Sebuah lengan kekar milik pria berusia 45 tahunan mendarat sempurna diatas permukaan pipi anak laki-laki, membuat pipi itu kini menjadi merah, dan meninggalkan jejak.

"Kamu masih anak kelas 6 sd Gaiden! Ini udah kesekian kali kamu tawuran!?" Ucap seorang pria itu dengan lantang, kedua matanya menatap tajam ke arah Gaiden, dengan kedua lengannya yang sudah mengepal. "Kamu ini maunya apa? Gabosen bikin papanya malu hah!?" Lengan kiri pria itu kini sudah berada diatas telinga Gaiden, lalu menjewernya dengan sangat keras.

"Cita-cita kamu ingin jadi pembunuh? Jadi anak berandalan? Gapunya masa depan, kamu ini anak saya Gaiden, saya sangat menjaga nama baik saya, tapi kamu terus saja mempermalukan saya!" Ucap pria itu dengan geram.

Gaiden hanya diam saja dengan wajah datar tanpa rasa bersalah, ini bukan kali pertamanya seorang anak kelas 6 sd itu ikut tauran. Gaiden tidak akan pernah merasa kapok, dengan cara apapun Papahnya mengomeli dirinya. Bukan hanya ketahuan tawuran saja, Gaiden yang usianya 11 tahun sudah merokok dan suka mengamen di lampu merah, itu saja yang ketahuan Papahnya, belum yang lainnya.

"Kamu anak saya satu-satunya Gaiden, kamu ahli walis keluarga ini, penerus bisnis saya. Kalo gini terus saya akan cabut nama kamu di daftar warisan saya!" Suara Papa Gaiden semakin meninggi, dengan mengeraskan lengannya yang sedang menjewer telinga Gaiden.
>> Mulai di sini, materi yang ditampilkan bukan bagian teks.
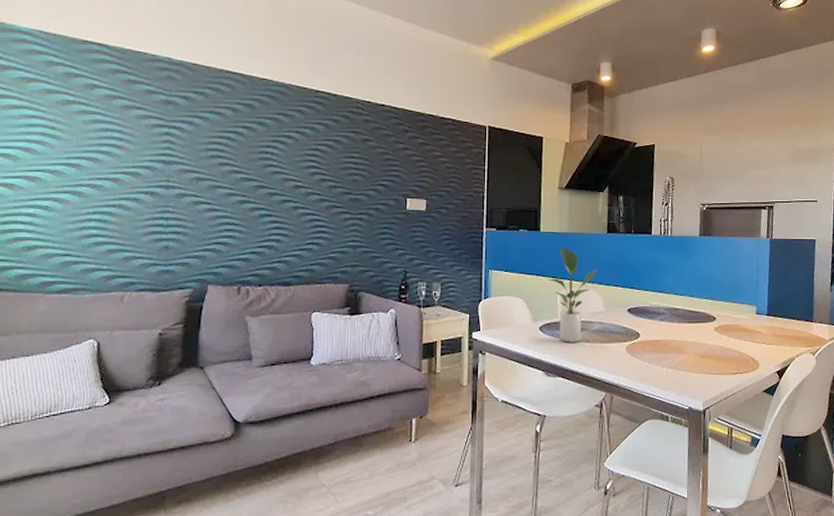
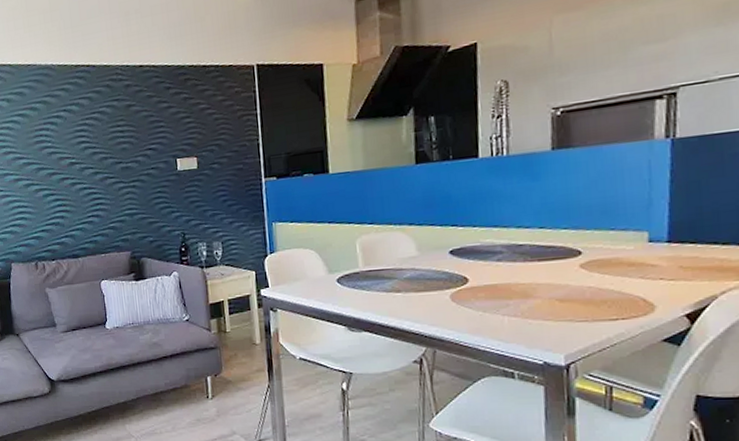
potted plant: present [548,247,597,342] -> none [342,187,405,294]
Gaiden terkekeh kecil, kedua matanya menyoroti Papahnya, di dalam mata itu seperti ada gejolak api yang sangat panas.

"Gaiden gaperlu uang Papah! Gaiden kaya gini karena Papah dan Mamah, Gaiden punya orang tua yang lengkap, tapi tidak ada perannya!" Gaiden menghentikan nafasnya sejenak, tidak terasa nafasnya kini sudah menggebu-gebu.

"Gaiden kekurangan kasih sayang, kalian berdua gapernah perduli sama Gaiden, menurut kalian uang aja cukup? Dan yang kalian pentingkan cuma nama baik kalian berdua kan!?" Lanjut Gaiden dengan intonasi yang semakin meninggi. "Uang bisa beli segalanya ya?" Desis Gaiden.

"Jaga ucapan kamu Gaiden! Sebelum-" Ucap Papahnya namun terpotong.

"Sebelum apa Pah? Sebelum Papah cambuk Gaiden lagi, kaya sebelum-sebelumnya?" Cela Gaiden. "Silahkan Pah, Gaiden cuma bicara dan keluarin unek-unek Gaiden selama ini," ucap Gaiden, lalu lengannya melepaskan kaos hitam yang ia gunakan, tubuhnya segera berbalik untuk membiarkan Papahnya melihat punggung Gaiden yang sudah banyak bekas cambukan dirinya.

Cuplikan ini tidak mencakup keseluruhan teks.